Business supports its vibrant community onlineOntario · May 28, 2020
Solange Ashoori, owner of Ziba Style Bar in Toronto
"None of us wrote our business plan with a pandemic in mind, I don't think any small business was prepared for this. My only advice is to stay positive and optimistic, use your resources and plan for the future of your business."– Solange Ashoori, owner of Ziba Style Bar.
Any business can sell a product or offer a service, but only a special few can evoke a sense of feeling and belonging in their customers. “I wanted to create a space where anyone can walk in and feel comfortable knowing that someone is able to do their hair” says Solange Ashoori, the owner of Ziba Style Bar in Toronto. It may seem like a logical proposition for any salon to offer, but Ashoori is keenly aware that many consumers have unmet needs. “Being a curly girl, I've always had anxiety walking into salons because they just don't know how to work with curls.” Deeming this marginalization unacceptable, Ashoori incorporated services ranging from curly cuts to balayage into her salon, all carried out by a talented team of blonde specialists and master braiders. It’s truly inclusive and beyond fitting for a salon that’s cultivated an engaged community within a stone’s throw of such diverse neighbourhoods as Little Portugal, Chinatown, and Little Italy.
“I started this business because I've always had a passion for the beauty industry, it makes people feel good and that's gratifying to me.” While the pandemic may have temporarily closed the doors of Ziba Style Bar last March, it has not dampened Ashoori’s passion. Instead, she has further digitized it. Her salon’s social media is awash in diverse depictions of beauty and seeks to uplift her community. It hasn’t just made followers feel good during a scary time, it’s been a source of strength for Ashoori too. “Hope right now is coming from our incredible clients and community, we get so many supportive messages. It's really encouraging!”

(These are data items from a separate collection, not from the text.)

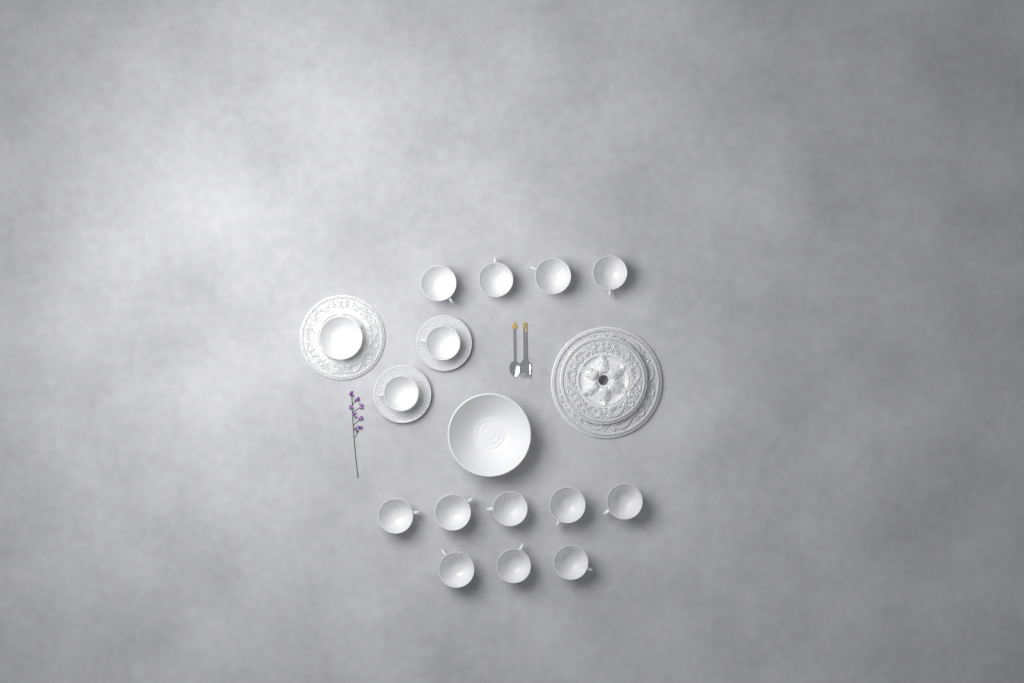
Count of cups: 14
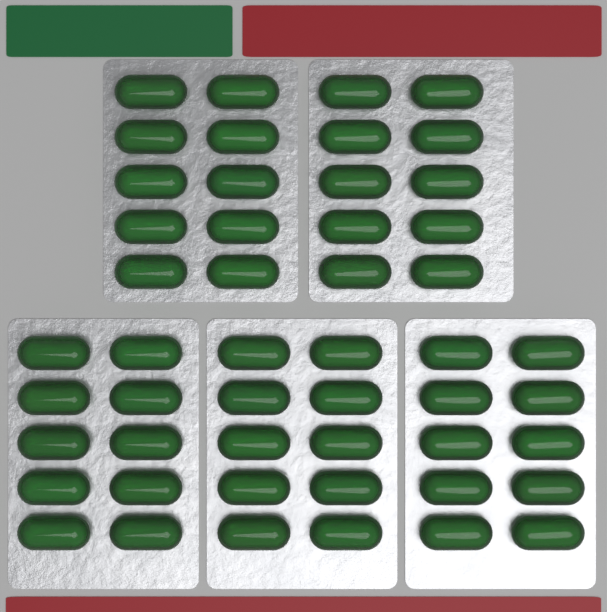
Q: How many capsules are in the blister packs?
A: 50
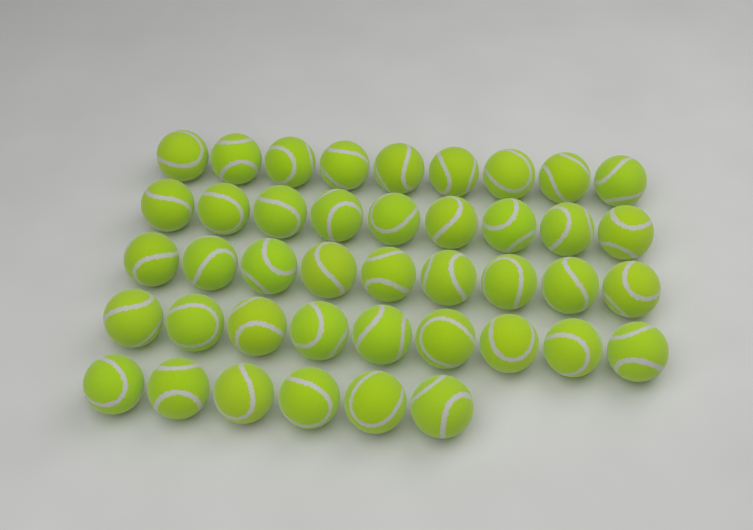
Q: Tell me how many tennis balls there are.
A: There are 42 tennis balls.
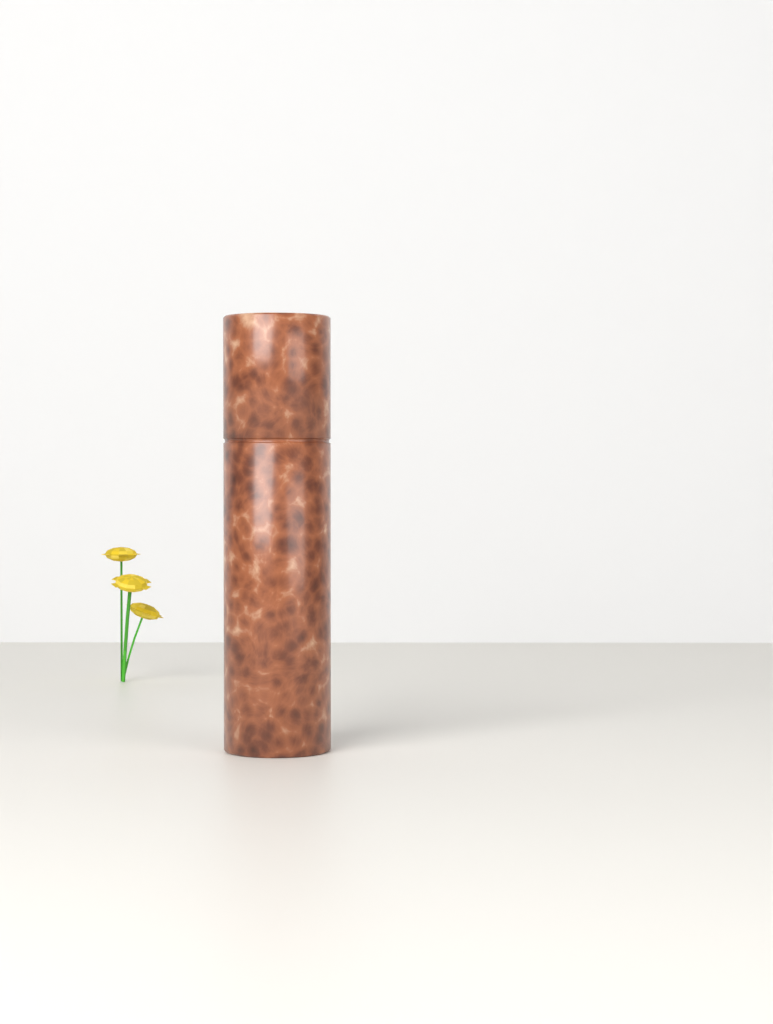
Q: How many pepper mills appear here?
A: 1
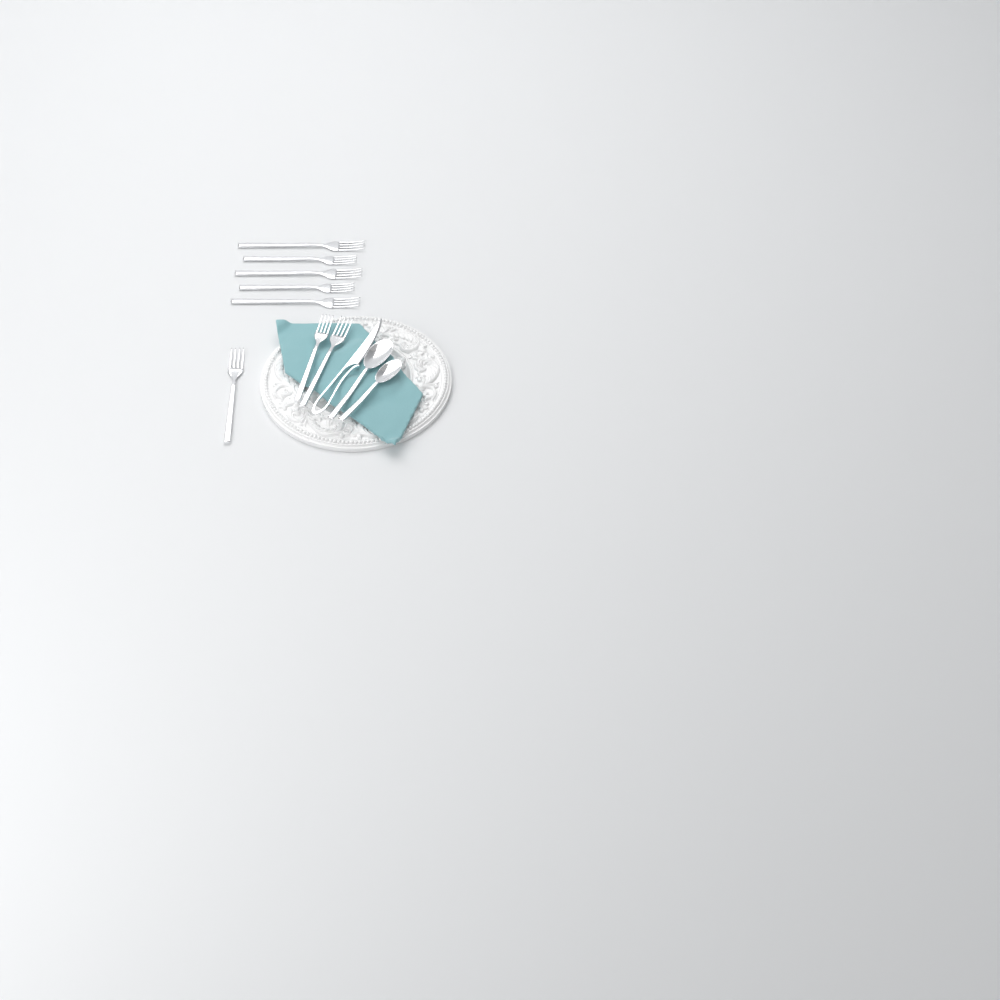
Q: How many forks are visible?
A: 8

The beauty industry is now in the middle of a major shift as social distancing will alter how salons operate. Ashoori is monitoring the ever-evolving guidelines and has proactively committed to using disposable capes and masks as well as reducing the number of appointments in the salon to keep customers safe. “Outside of implementing safety measures there are going to be many changes, but we are prepared and determined to get back to making people feel good. That's what we do best and that is something that will never go away!”